TASK:
Look for the word "Plakaty" in the data below, and copy every line that holds it.

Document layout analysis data
──────
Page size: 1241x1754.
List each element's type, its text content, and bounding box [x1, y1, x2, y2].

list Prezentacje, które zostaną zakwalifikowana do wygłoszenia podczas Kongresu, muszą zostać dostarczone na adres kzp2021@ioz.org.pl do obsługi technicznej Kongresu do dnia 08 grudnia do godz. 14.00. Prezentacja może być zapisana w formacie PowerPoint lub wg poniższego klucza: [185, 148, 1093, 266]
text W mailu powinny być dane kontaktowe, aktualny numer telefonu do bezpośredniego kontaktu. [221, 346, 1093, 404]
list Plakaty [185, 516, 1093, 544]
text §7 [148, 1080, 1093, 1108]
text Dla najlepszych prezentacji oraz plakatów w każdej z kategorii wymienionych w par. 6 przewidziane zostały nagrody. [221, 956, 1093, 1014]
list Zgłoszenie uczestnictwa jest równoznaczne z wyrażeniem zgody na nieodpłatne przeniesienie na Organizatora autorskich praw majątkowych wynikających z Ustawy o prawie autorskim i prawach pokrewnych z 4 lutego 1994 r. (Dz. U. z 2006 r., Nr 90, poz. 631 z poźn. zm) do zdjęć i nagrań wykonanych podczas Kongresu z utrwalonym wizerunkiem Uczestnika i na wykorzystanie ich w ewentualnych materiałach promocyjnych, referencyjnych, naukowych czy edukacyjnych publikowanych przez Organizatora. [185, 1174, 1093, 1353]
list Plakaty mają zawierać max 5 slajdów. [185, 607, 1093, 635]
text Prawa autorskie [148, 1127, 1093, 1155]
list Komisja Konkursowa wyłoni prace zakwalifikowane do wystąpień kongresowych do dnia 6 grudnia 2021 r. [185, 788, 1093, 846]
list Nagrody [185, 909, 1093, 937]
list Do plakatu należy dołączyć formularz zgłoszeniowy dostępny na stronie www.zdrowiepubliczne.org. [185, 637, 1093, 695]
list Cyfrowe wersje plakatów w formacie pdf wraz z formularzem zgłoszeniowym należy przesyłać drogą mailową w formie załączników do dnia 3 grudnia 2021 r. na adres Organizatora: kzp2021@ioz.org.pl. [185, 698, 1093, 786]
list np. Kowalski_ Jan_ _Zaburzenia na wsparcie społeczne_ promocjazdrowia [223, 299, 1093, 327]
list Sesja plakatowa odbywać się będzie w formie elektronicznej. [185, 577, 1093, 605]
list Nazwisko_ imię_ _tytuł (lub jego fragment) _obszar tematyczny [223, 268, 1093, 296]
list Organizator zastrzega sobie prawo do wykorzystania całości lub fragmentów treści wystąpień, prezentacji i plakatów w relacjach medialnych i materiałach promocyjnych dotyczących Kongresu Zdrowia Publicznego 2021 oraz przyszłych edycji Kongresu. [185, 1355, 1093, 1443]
──────
RESPONSE TO THIS EXERCISE:
list Plakaty [185, 516, 1093, 544]
list Plakaty mają zawierać max 5 slajdów. [185, 607, 1093, 635]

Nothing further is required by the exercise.